Protester arrested for blocking logging

KERBY, Ore. – A protester was arrested Tuesday after suspending himself from a log 40 feet over the Illinois River and briefly blocking logging in a national forest roadless area.
Logging had started Monday on the Mike’s Gulch timber sale, made up of trees burned by the 2002 Biscuit fire on the Rogue River-Siskiyou National Forest. It was the first logging on a timber sale in a roadless area since the Bush administration eased the logging rules.
On Tuesday, protesters placed a log across a bridge over the Illinois River to block the timber cutters’ return.
To make it harder for authorities to remove the log, a protester, Laurel Sutherlin, was suspended over the river from one end of the log sticking out from the bridge. Sutherlin was on a platform dangling about six feet beneath the log.
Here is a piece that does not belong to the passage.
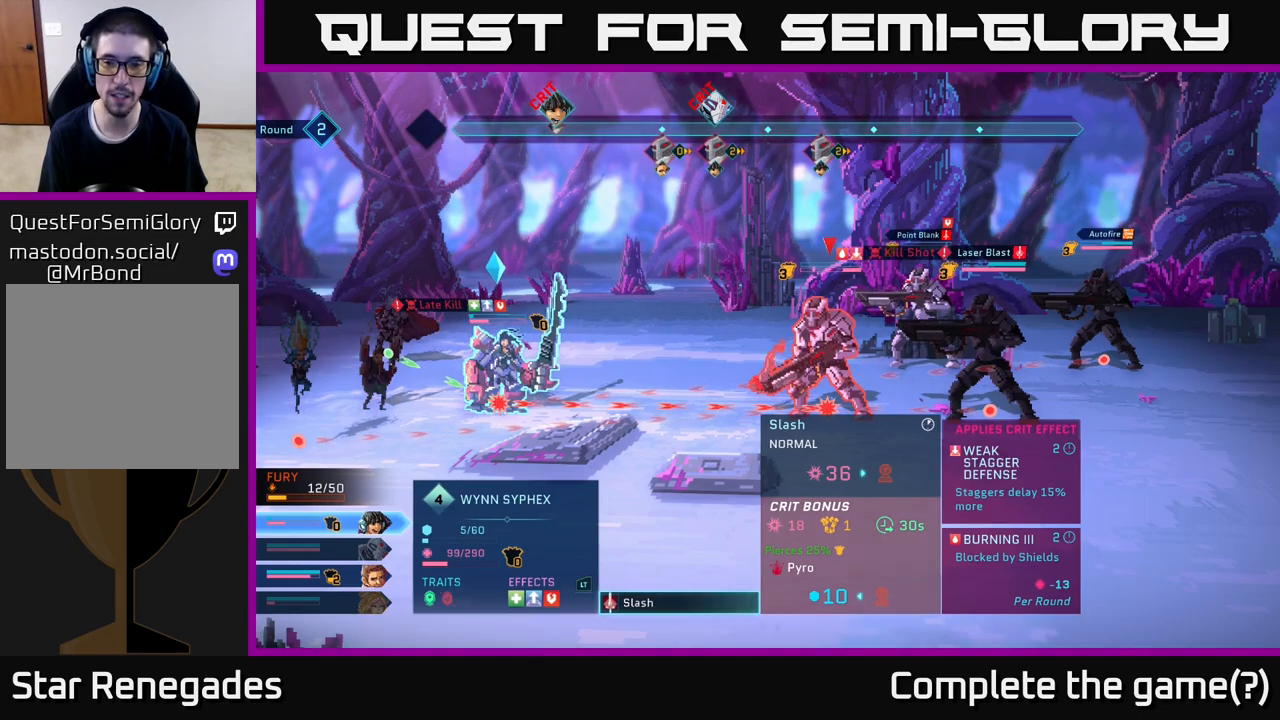
{"buttons": [], "left_stick": "center", "right_stick": "center", "events": [[50, "left_stick", "center"]]}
Amid shouts of “don’t murder him” and “he’s not a tree” from about 20 protesters on shore, an arborist shinnied out on the log, rigged a pulley and rope to the platform, and then cut the webbing suspending the platform from the log.
Forest Service personnel slowly lowered Sutherlin to the river. He waded to shore, where he was handcuffed.
“Only in America. What a country,” said timber faller Jeff Hammers, of Klamath Falls, as Sutherlin was led away. “I am not against (acting on) convictions. But we have a system and it’s called democracy and they refuse to abide by that.”
Sutherlin was an organizer of protests last summer at the same location that failed to stop logging other trees burned by the Biscuit fire. He was expected to be charged with interfering with an agricultural operation.
The Forest Service said it was investigating whether the 10-inch diameter green Douglas fir log suspending Sutherlin was cut illegally.